- RAW DATA:
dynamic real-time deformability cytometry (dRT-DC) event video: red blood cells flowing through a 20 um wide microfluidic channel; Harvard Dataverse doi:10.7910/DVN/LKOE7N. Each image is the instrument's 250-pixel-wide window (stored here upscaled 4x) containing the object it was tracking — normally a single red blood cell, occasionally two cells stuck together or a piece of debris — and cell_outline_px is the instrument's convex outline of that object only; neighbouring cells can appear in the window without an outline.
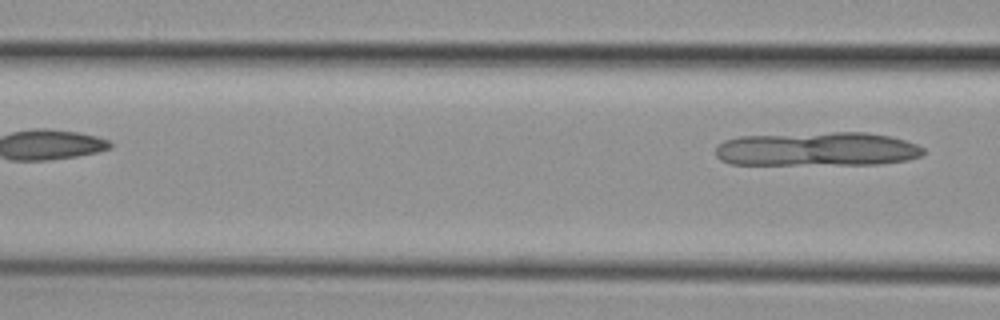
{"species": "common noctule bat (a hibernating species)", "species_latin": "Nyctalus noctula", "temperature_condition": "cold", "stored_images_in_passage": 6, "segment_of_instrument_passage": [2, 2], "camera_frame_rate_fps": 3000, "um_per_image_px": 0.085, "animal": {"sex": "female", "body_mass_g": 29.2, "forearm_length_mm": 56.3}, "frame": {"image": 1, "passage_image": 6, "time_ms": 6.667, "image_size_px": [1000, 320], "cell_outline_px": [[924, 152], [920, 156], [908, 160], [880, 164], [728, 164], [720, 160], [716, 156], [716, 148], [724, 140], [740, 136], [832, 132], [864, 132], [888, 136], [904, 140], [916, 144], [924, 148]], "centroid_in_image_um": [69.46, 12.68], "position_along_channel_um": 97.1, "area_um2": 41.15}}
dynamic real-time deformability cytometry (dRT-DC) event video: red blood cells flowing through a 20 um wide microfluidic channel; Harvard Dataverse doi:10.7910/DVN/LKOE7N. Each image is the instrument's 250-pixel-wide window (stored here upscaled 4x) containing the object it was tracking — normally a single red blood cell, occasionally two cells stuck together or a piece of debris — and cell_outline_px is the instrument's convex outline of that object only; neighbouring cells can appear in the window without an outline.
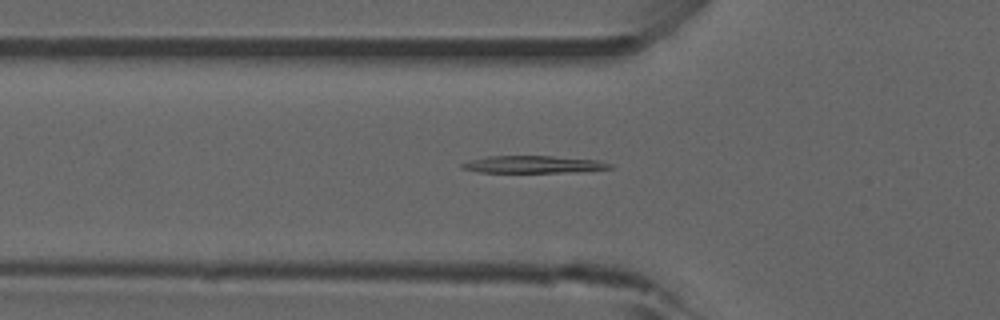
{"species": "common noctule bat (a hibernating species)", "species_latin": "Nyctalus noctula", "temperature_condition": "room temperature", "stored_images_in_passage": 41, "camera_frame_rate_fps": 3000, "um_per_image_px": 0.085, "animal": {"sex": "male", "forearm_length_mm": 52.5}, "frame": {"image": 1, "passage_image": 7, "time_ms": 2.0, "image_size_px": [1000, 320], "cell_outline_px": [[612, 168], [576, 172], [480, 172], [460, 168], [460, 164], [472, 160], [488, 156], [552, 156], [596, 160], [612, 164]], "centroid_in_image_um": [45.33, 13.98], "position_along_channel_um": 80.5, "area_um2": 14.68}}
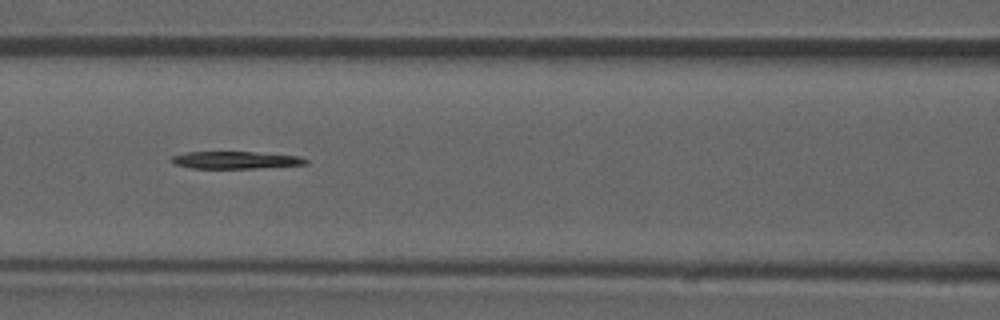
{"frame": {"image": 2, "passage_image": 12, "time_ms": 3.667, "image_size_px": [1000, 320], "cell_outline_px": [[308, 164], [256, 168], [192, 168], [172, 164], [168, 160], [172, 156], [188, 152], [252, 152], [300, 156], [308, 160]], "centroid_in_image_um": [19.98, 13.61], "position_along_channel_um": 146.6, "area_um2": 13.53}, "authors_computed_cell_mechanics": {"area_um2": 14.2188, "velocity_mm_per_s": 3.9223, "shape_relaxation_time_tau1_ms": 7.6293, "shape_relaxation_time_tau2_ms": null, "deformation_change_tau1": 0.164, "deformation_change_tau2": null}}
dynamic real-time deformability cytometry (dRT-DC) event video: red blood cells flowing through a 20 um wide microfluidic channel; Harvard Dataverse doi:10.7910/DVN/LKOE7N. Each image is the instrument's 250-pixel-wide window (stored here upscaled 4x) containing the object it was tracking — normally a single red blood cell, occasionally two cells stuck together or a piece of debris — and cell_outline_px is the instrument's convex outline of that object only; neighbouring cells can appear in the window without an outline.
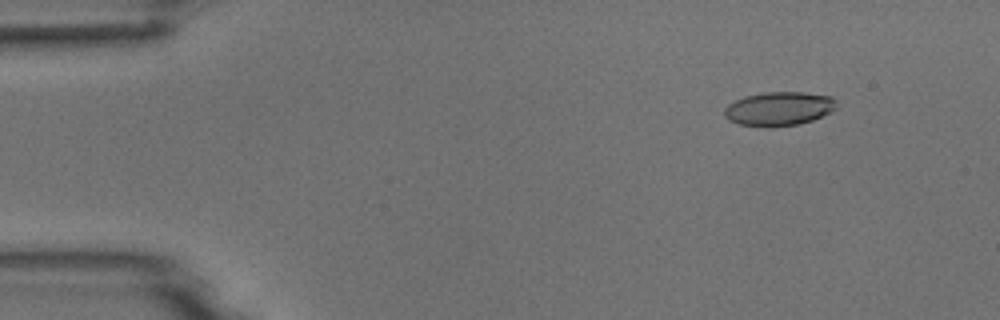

- TASK PROMPT: The material above holds pictures; copy everything else in it exactly.

- FULL OUTPUT:
dynamic real-time deformability cytometry (dRT-DC) event video: red blood cells flowing through a 20 um wide microfluidic channel; Harvard Dataverse doi:10.7910/DVN/LKOE7N. Each image is the instrument's 250-pixel-wide window (stored here upscaled 4x) containing the object it was tracking — normally a single red blood cell, occasionally two cells stuck together or a piece of debris — and cell_outline_px is the instrument's convex outline of that object only; neighbouring cells can appear in the window without an outline.
{"species": "common noctule bat (a hibernating species)", "species_latin": "Nyctalus noctula", "temperature_condition": "cold", "stored_images_in_passage": 6, "segment_of_instrument_passage": [2, 2], "camera_frame_rate_fps": 3000, "um_per_image_px": 0.085, "animal": {"sex": "female", "body_mass_g": 29.2, "forearm_length_mm": 56.3}, "frame": {"image": 1, "passage_image": 6, "time_ms": 6.667, "image_size_px": [1000, 320], "cell_outline_px": [[924, 152], [920, 156], [908, 160], [880, 164], [728, 164], [720, 160], [716, 156], [716, 148], [724, 140], [740, 136], [832, 132], [864, 132], [888, 136], [904, 140], [916, 144], [924, 148]], "centroid_in_image_um": [69.46, 12.68], "position_along_channel_um": 97.1, "area_um2": 41.15}}
dynamic real-time deformability cytometry (dRT-DC) event video: red blood cells flowing through a 20 um wide microfluidic channel; Harvard Dataverse doi:10.7910/DVN/LKOE7N. Each image is the instrument's 250-pixel-wide window (stored here upscaled 4x) containing the object it was tracking — normally a single red blood cell, occasionally two cells stuck together or a piece of debris — and cell_outline_px is the instrument's convex outline of that object only; neighbouring cells can appear in the window without an outline.
{"species": "common noctule bat (a hibernating species)", "species_latin": "Nyctalus noctula", "temperature_condition": "room temperature", "stored_images_in_passage": 41, "camera_frame_rate_fps": 3000, "um_per_image_px": 0.085, "animal": {"sex": "male", "forearm_length_mm": 52.5}, "frame": {"image": 1, "passage_image": 7, "time_ms": 2.0, "image_size_px": [1000, 320], "cell_outline_px": [[612, 168], [576, 172], [480, 172], [460, 168], [460, 164], [472, 160], [488, 156], [552, 156], [596, 160], [612, 164]], "centroid_in_image_um": [45.33, 13.98], "position_along_channel_um": 80.5, "area_um2": 14.68}}
{"frame": {"image": 2, "passage_image": 12, "time_ms": 3.667, "image_size_px": [1000, 320], "cell_outline_px": [[308, 164], [256, 168], [192, 168], [172, 164], [168, 160], [172, 156], [188, 152], [252, 152], [300, 156], [308, 160]], "centroid_in_image_um": [19.98, 13.61], "position_along_channel_um": 146.6, "area_um2": 13.53}, "authors_computed_cell_mechanics": {"area_um2": 14.2188, "velocity_mm_per_s": 3.9223, "shape_relaxation_time_tau1_ms": 7.6293, "shape_relaxation_time_tau2_ms": null, "deformation_change_tau1": 0.164, "deformation_change_tau2": null}}
dynamic real-time deformability cytometry (dRT-DC) event video: red blood cells flowing through a 20 um wide microfluidic channel; Harvard Dataverse doi:10.7910/DVN/LKOE7N. Each image is the instrument's 250-pixel-wide window (stored here upscaled 4x) containing the object it was tracking — normally a single red blood cell, occasionally two cells stuck together or a piece of debris — and cell_outline_px is the instrument's convex outline of that object only; neighbouring cells can appear in the window without an outline.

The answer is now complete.